Alex Laudeman Maple headshot
By Carly DeFilippo

So you want to be a chef, but don’t know if you’ll like working in restaurant kitchens? Well, what if restaurant experience could be a powerful tool in launching a less traditional career in food? That’s what happened for ICE Culinary Arts graduate Alex Laudeman, who now works on the culinary development team for one of NYC’s hottest food delivery startups, Maple. We caught up with this trendsetting alum to learn what it’s been like shifting from restaurants to research and development.  

What was your education or professional background before working in food?
I attended Wake Forest University, where I studied art history and communication. It was after returning to the United States from a yearlong experience teaching English to high school students in Bangkok, Thailand that I decided to dive into the culinary world.

What inspired you to take the leap?

*Your goal*
Copy out the interview above with culinary graduate Alex Laudeman in full, word for word.

*Material shown*
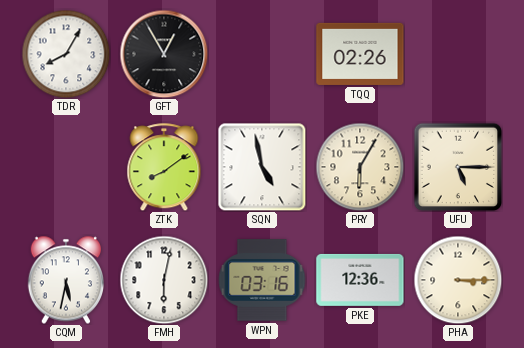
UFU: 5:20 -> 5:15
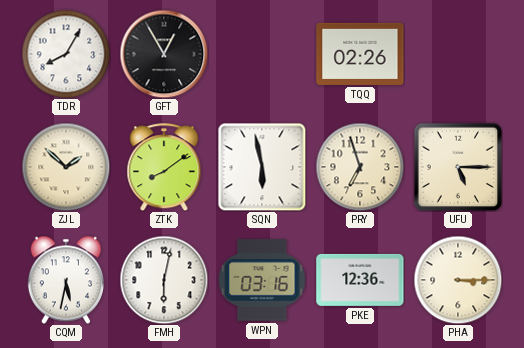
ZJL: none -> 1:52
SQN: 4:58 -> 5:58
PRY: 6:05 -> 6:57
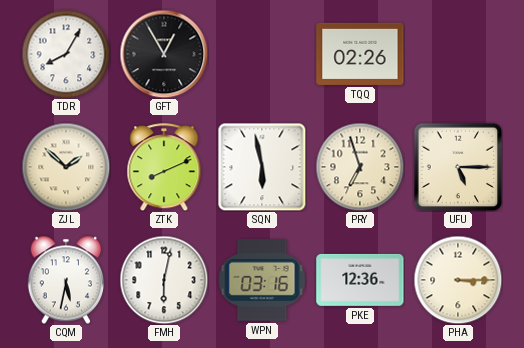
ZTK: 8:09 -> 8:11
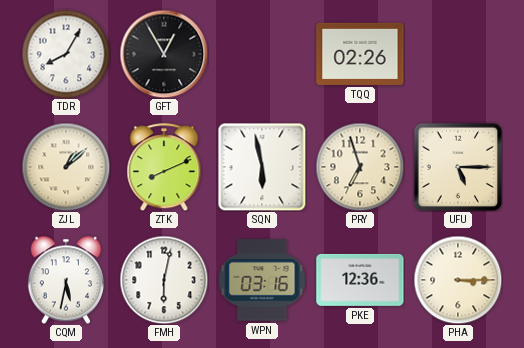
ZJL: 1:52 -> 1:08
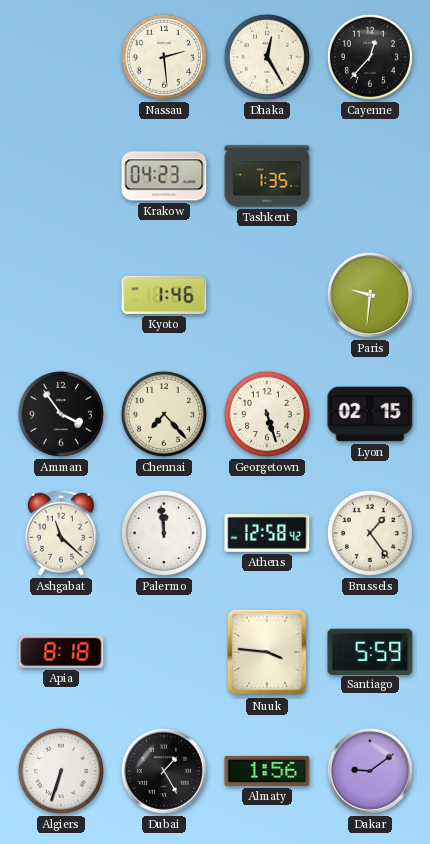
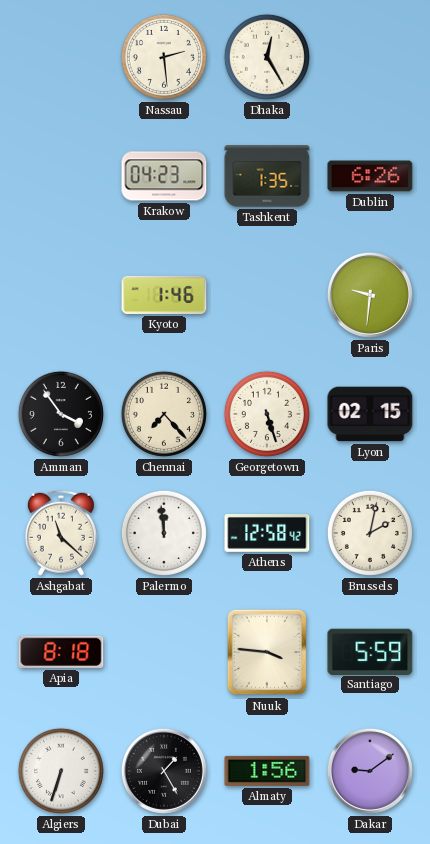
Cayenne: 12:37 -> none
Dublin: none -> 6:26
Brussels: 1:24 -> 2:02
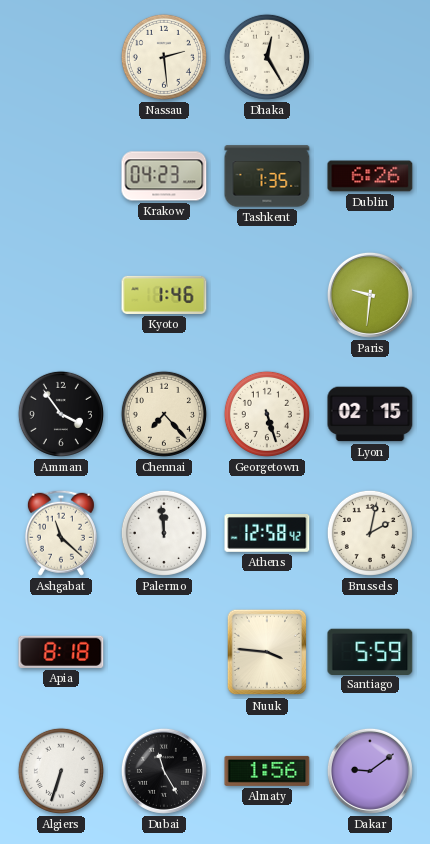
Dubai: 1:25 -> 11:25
==
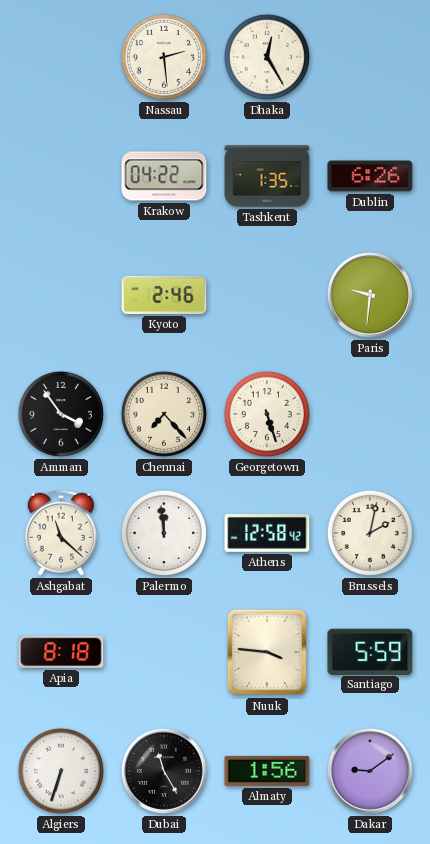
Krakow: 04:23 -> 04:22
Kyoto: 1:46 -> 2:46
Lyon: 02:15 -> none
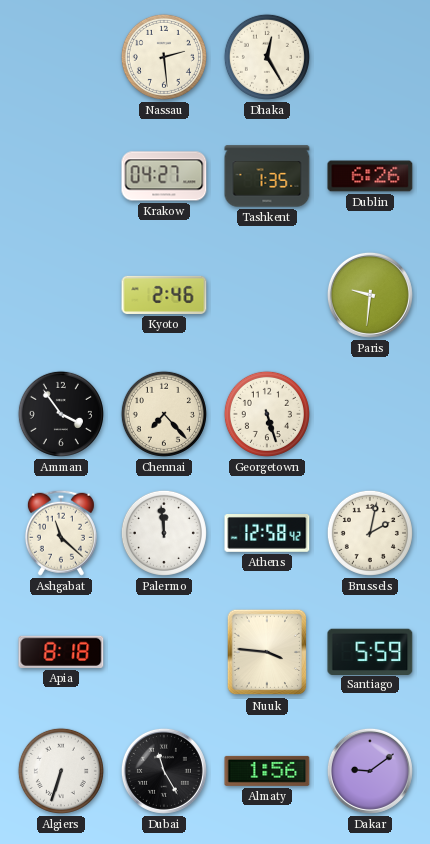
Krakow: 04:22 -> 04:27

*In response*
Alex Laudeman Maple headshot
By Carly DeFilippo

So you want to be a chef, but don’t know if you’ll like working in restaurant kitchens? Well, what if restaurant experience could be a powerful tool in launching a less traditional career in food? That’s what happened for ICE Culinary Arts graduate Alex Laudeman, who now works on the culinary development team for one of NYC’s hottest food delivery startups, Maple. We caught up with this trendsetting alum to learn what it’s been like shifting from restaurants to research and development.  

What was your education or professional background before working in food?
I attended Wake Forest University, where I studied art history and communication. It was after returning to the United States from a yearlong experience teaching English to high school students in Bangkok, Thailand that I decided to dive into the culinary world.

What inspired you to take the leap?